Start of Extracted data

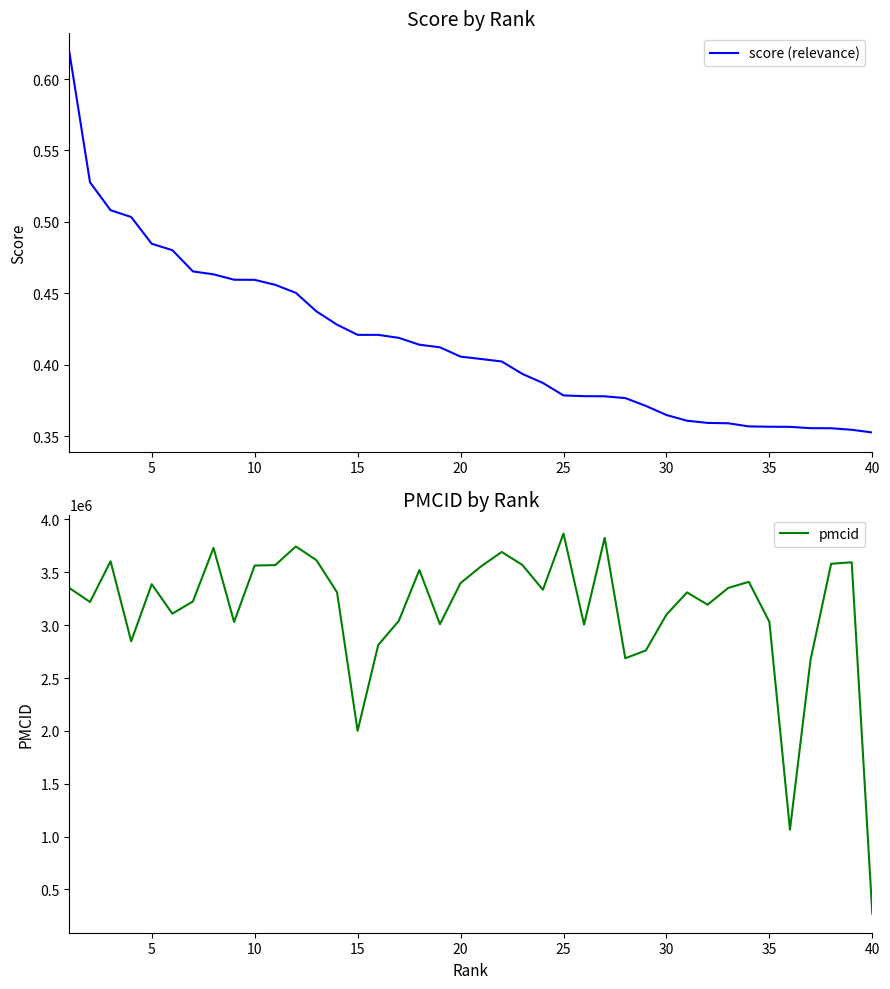

Reading right to left, transcribe all the data shown in this chart.

score (relevance): 0.4	0.4	0.4	0.4	0.4	0.4	0.4	0.4	0.4	0.4	0.4	0.4	0.4	0.4	0.4	0.4	0.4	0.4	0.4	0.4	0.4	0.4	0.4	0.4	0.4	0.4	0.4	0.4	0.5	0.5	0.5	0.5	0.5	0.5	0.5	0.5	0.5	0.5	0.5	0.6
pmcid: 270718.0	3594611.0	3580749.0	2672220.0	1065094.0	3031591.0	3409957.0	3351970.0	3193537.0	3309635.0	3099618.0	2760910.0	2686952.0	3825672.0	3005216.0	3866344.0	3334809.0	3570093.0	3692148.0	3556766.0	3398309.0	3009442.0	3521774.0	3040426.0	2811902.0	2000469.0	3310988.0	3614329.0	3744706.0	3567877.0	3564025.0	3030016.0	3731174.0	3224471.0	3108768.0	3387629.0	2847727.0	3604619.0	3219287.0	3351253.0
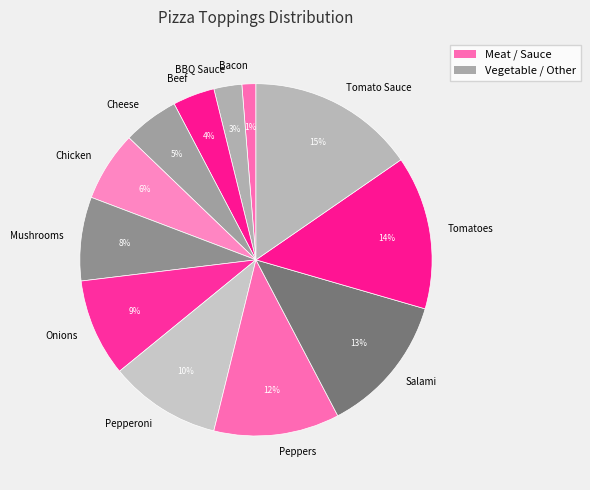

The Bacon slice represents 1% of the pie. True or false?

True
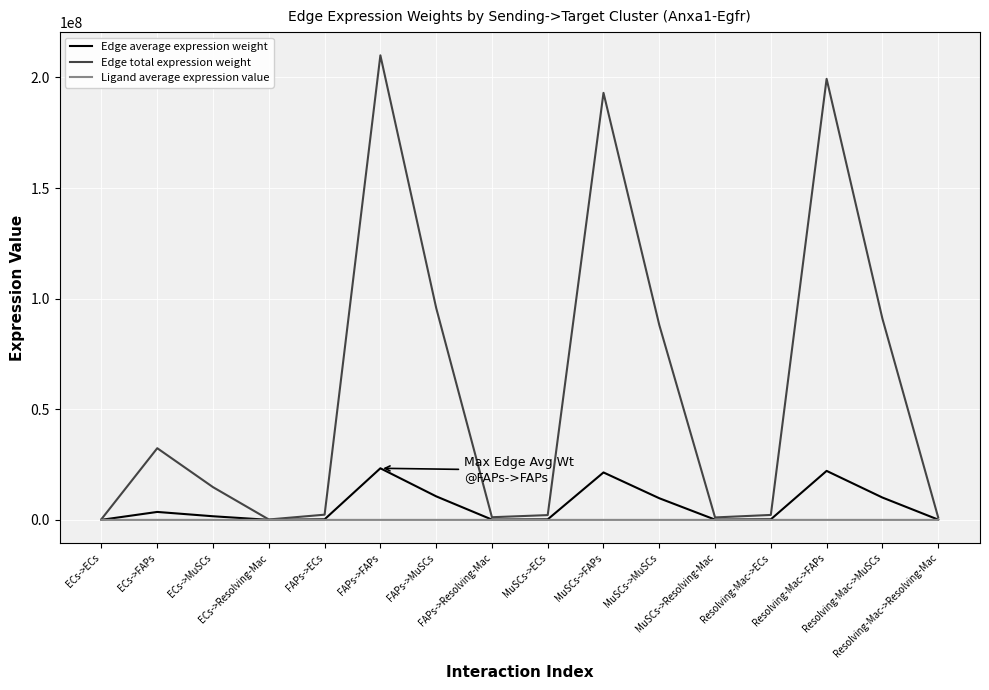

At Resolving-Mac->MuSCs, list the series in order from smallest to largest.

Ligand average expression value, Edge average expression weight, Edge total expression weight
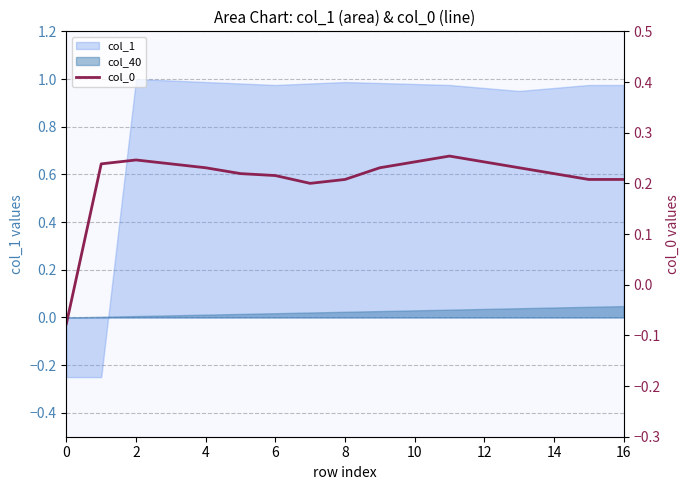

Read the value at 2.

0.2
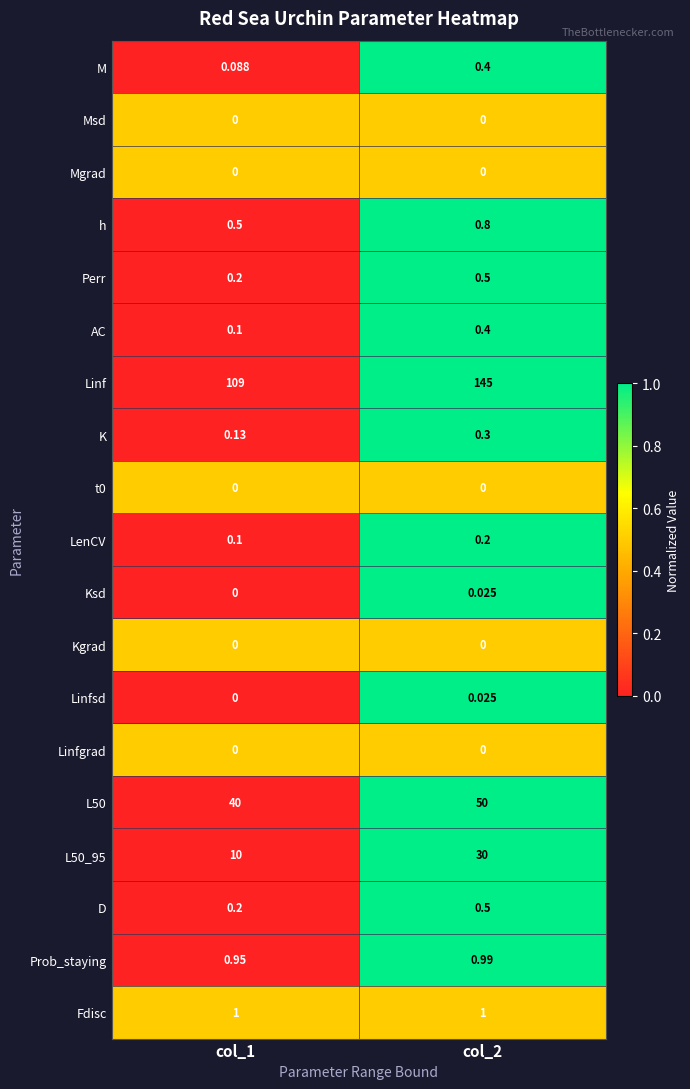

Is the value of L50 at col_1 greater than the value of D at col_1?

Yes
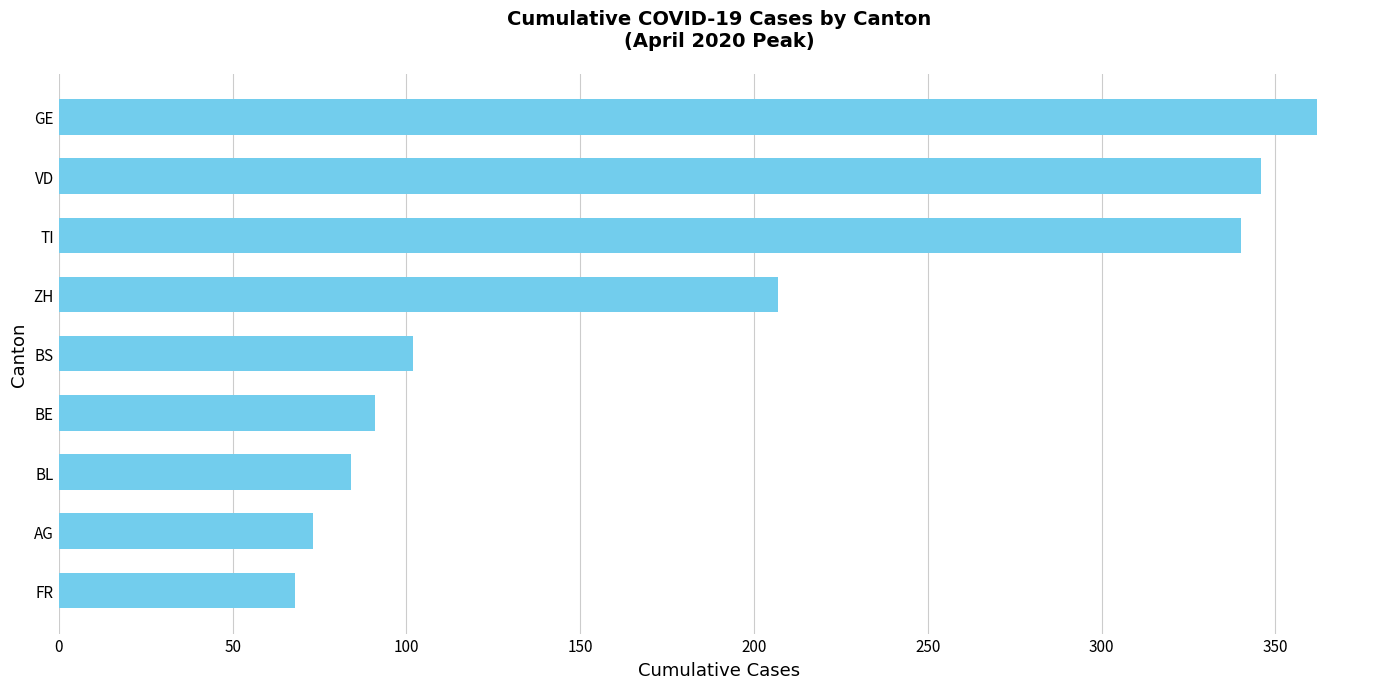

Reading top to bottom, what are all the values shown in this chart?

GE=362	VD=346	TI=340	ZH=207	BS=102	BE=91	BL=84	AG=73	FR=68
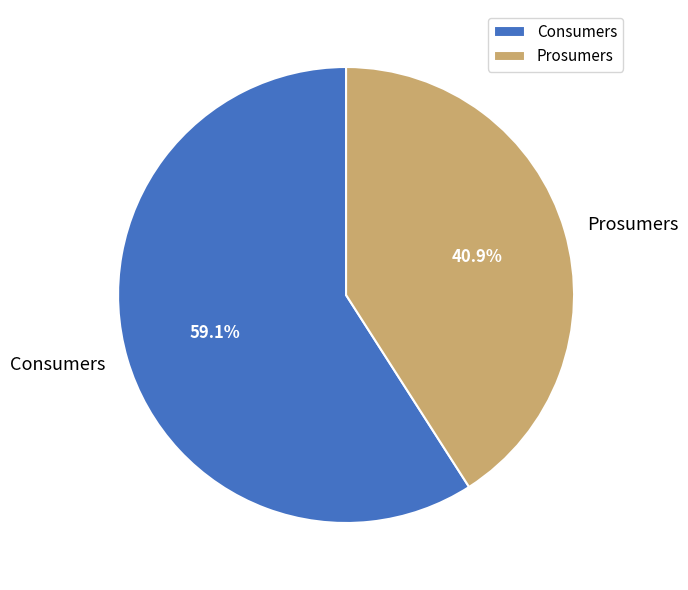

To the nearest percent, what is the difference between the Consumers and Prosumers slice percentages?

18%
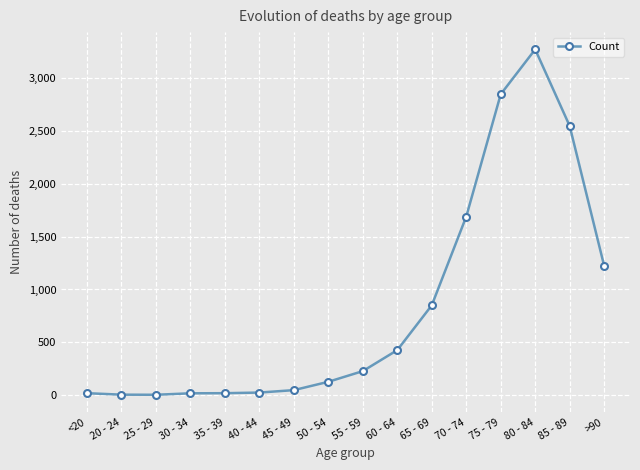

At which category does the chart reach its peak across all series?

80 - 84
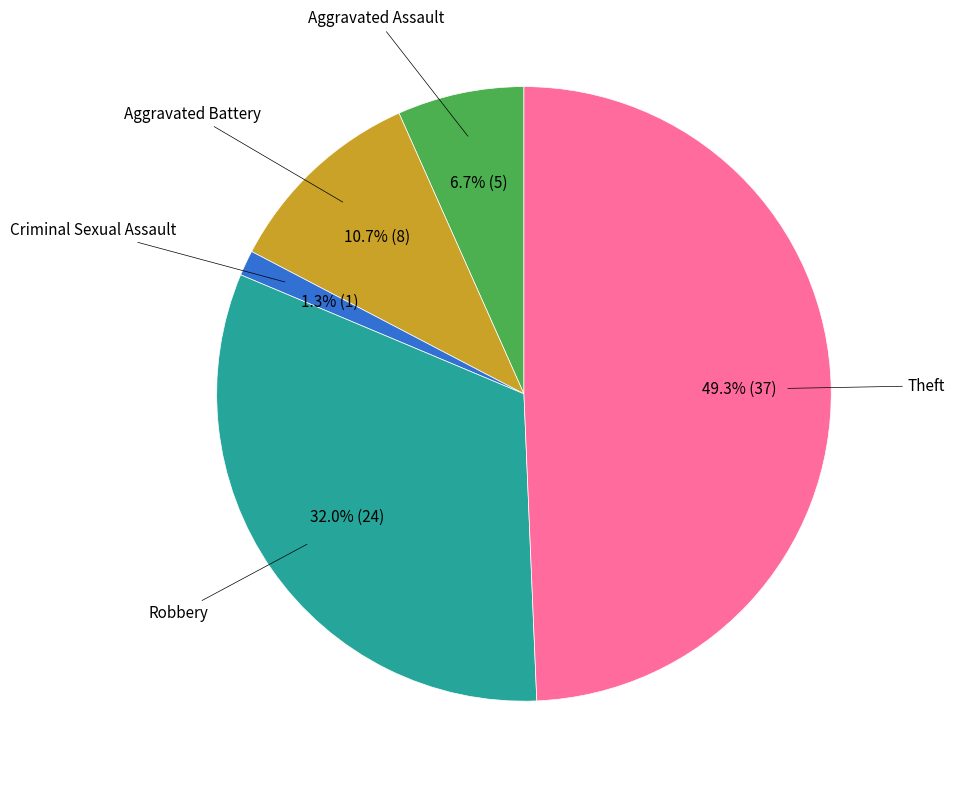

Is there any slice that represents more than half of the pie?

No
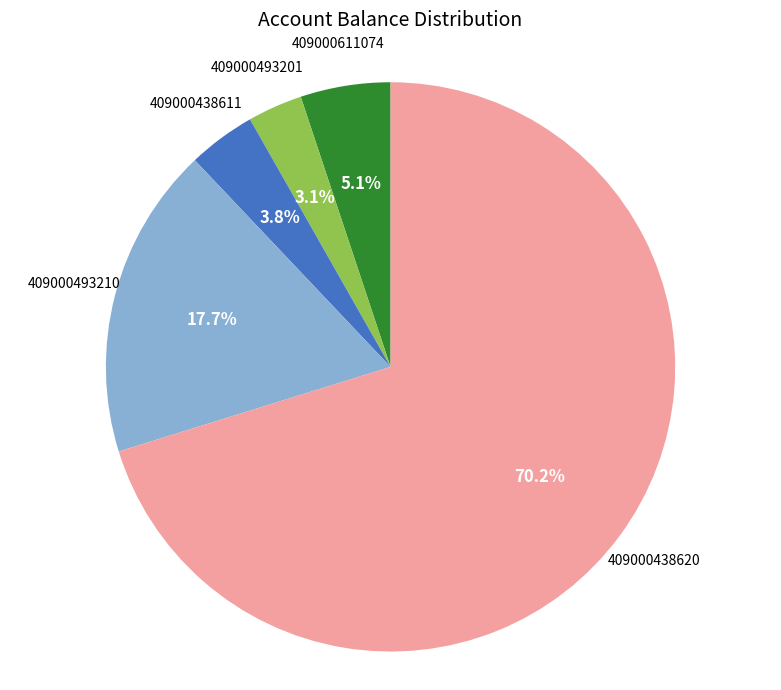

To the nearest percent, what is the difference between the largest and smallest slice percentages?

67%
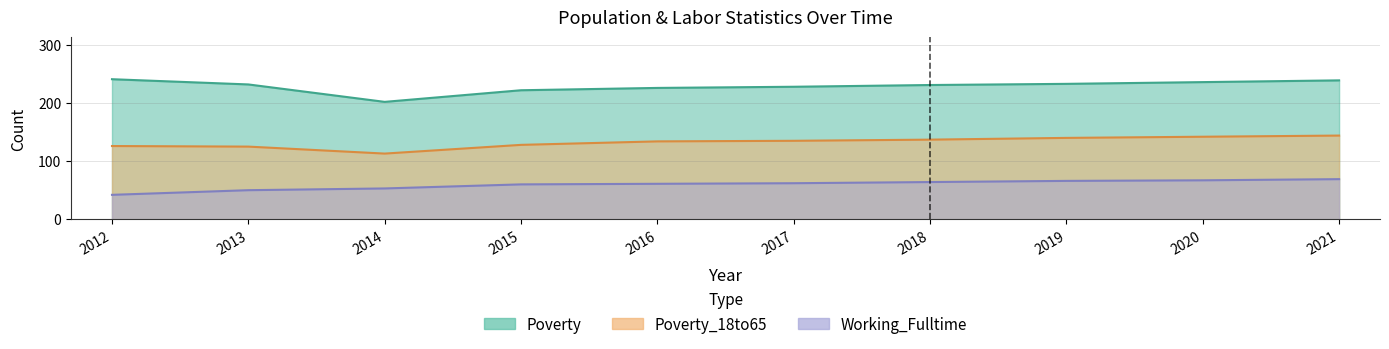

Between 2015 and 2019, which is larger?

2019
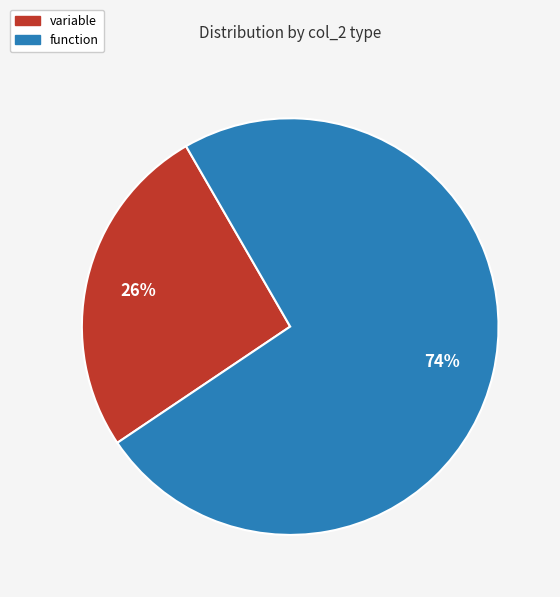

Approximately how many times larger is the value at function compared to variable?

2.8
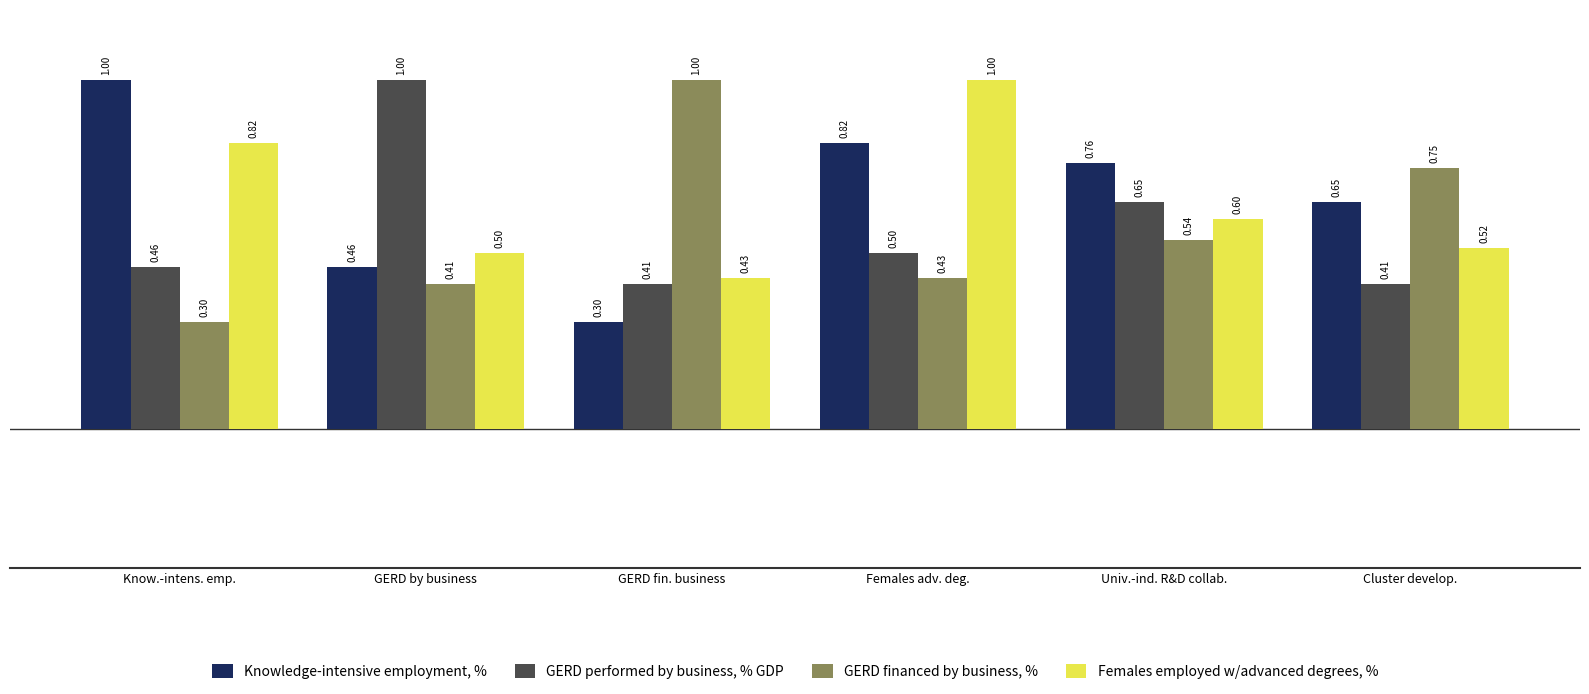

What is the value of the Knowledge-intensive employment, % bar at the 1st from the left?

1.0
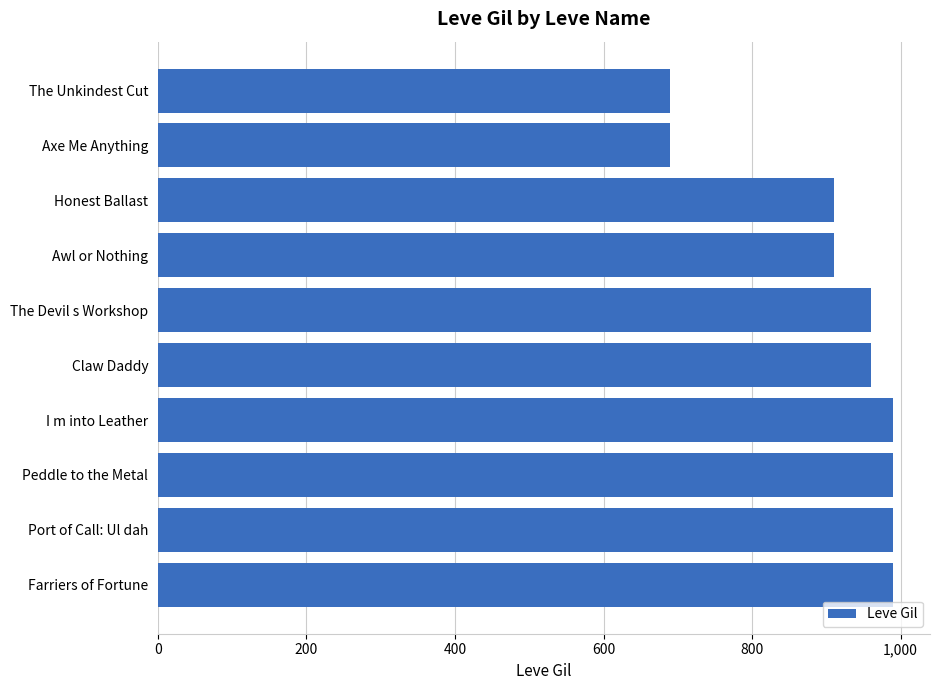

The chart shows a value of 990 at I m into Leather. True or false?

True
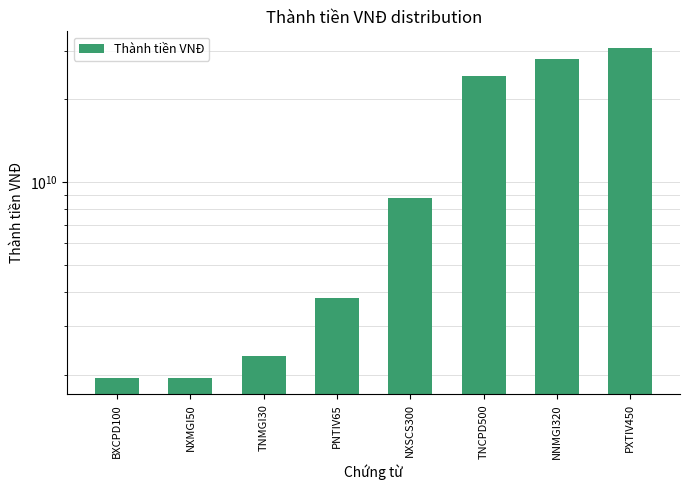

Reading left to right, what are all the values shown in this chart?

1953000000	1953000000	2343600000	3808350000	8788500000	24412500000	28123200000	30759750000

End of Extracted data

▶ _Try it_
Rewrite all of the material above with every instance of "chart" replaced by "graph", changing nothing else, and omit the pictures from your answer.

▶ _Task solution_
Reading right to left, transcribe all the data shown in this graph.

score (relevance): 0.4	0.4	0.4	0.4	0.4	0.4	0.4	0.4	0.4	0.4	0.4	0.4	0.4	0.4	0.4	0.4	0.4	0.4	0.4	0.4	0.4	0.4	0.4	0.4	0.4	0.4	0.4	0.4	0.5	0.5	0.5	0.5	0.5	0.5	0.5	0.5	0.5	0.5	0.5	0.6
pmcid: 270718.0	3594611.0	3580749.0	2672220.0	1065094.0	3031591.0	3409957.0	3351970.0	3193537.0	3309635.0	3099618.0	2760910.0	2686952.0	3825672.0	3005216.0	3866344.0	3334809.0	3570093.0	3692148.0	3556766.0	3398309.0	3009442.0	3521774.0	3040426.0	2811902.0	2000469.0	3310988.0	3614329.0	3744706.0	3567877.0	3564025.0	3030016.0	3731174.0	3224471.0	3108768.0	3387629.0	2847727.0	3604619.0	3219287.0	3351253.0

The Bacon slice represents 1% of the pie. True or false?

True

At Resolving-Mac->MuSCs, list the series in order from smallest to largest.

Ligand average expression value, Edge average expression weight, Edge total expression weight

Read the value at 2.

0.2

Is the value of L50 at col_1 greater than the value of D at col_1?

Yes

Reading top to bottom, what are all the values shown in this graph?

GE=362	VD=346	TI=340	ZH=207	BS=102	BE=91	BL=84	AG=73	FR=68

To the nearest percent, what is the difference between the Consumers and Prosumers slice percentages?

18%

At which category does the graph reach its peak across all series?

80 - 84

Is there any slice that represents more than half of the pie?

No

To the nearest percent, what is the difference between the largest and smallest slice percentages?

67%

Between 2015 and 2019, which is larger?

2019

Approximately how many times larger is the value at function compared to variable?

2.8

What is the value of the Knowledge-intensive employment, % bar at the 1st from the left?

1.0

The graph shows a value of 990 at I m into Leather. True or false?

True

Reading left to right, what are all the values shown in this graph?

1953000000	1953000000	2343600000	3808350000	8788500000	24412500000	28123200000	30759750000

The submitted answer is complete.